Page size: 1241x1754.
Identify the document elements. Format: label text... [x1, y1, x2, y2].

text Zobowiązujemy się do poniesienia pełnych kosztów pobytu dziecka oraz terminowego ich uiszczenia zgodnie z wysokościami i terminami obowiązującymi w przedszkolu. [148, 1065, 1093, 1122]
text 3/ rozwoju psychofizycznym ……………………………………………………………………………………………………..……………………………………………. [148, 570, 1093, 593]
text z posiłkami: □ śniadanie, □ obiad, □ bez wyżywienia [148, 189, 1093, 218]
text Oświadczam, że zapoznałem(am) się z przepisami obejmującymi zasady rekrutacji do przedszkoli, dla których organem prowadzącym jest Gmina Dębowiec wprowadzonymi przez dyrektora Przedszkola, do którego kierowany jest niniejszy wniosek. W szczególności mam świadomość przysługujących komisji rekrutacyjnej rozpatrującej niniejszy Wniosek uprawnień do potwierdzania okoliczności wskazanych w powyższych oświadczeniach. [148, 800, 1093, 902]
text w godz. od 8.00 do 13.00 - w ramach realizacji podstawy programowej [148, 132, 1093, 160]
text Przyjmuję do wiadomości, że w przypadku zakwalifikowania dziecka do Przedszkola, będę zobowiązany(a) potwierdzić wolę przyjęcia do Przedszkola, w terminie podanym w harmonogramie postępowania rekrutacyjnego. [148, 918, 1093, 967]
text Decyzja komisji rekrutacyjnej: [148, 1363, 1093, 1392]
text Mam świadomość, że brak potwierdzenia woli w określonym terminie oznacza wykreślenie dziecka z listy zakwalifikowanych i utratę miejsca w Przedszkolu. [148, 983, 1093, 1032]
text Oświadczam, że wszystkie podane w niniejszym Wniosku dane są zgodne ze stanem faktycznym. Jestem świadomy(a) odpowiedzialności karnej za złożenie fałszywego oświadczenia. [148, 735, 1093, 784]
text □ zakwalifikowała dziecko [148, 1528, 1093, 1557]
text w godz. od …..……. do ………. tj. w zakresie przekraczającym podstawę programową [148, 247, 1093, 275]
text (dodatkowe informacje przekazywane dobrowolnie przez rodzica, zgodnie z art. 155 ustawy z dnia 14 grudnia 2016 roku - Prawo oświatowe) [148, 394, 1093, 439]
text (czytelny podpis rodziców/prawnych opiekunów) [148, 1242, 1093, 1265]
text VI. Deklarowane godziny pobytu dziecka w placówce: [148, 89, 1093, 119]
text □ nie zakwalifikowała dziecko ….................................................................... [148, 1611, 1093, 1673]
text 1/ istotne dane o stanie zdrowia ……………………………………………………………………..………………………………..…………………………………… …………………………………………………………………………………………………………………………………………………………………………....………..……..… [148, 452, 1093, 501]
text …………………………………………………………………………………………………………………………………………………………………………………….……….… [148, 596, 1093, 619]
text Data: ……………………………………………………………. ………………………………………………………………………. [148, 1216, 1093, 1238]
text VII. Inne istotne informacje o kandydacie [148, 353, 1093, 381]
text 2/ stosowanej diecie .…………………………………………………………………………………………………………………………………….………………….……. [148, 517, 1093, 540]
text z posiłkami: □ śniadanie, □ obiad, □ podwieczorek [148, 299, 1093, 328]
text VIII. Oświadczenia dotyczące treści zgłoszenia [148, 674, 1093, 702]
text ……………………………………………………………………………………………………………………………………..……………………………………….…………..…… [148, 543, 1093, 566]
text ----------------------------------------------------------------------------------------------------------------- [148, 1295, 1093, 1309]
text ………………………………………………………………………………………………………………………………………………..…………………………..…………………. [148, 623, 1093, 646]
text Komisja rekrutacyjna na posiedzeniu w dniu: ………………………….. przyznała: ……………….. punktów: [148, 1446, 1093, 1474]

= = = = =

### EXERCISE TASK
From the listing above, pull out each line that contains the word "istotne". Letter case must match.

### SOLUTION TO THIS EXERCISE
text 1/ istotne dane o stanie zdrowia ……………………………………………………………………..………………………………..…………………………………… …………………………………………………………………………………………………………………………………………………………………………....………..……..… [148, 452, 1093, 501]
text VII. Inne istotne informacje o kandydacie [148, 353, 1093, 381]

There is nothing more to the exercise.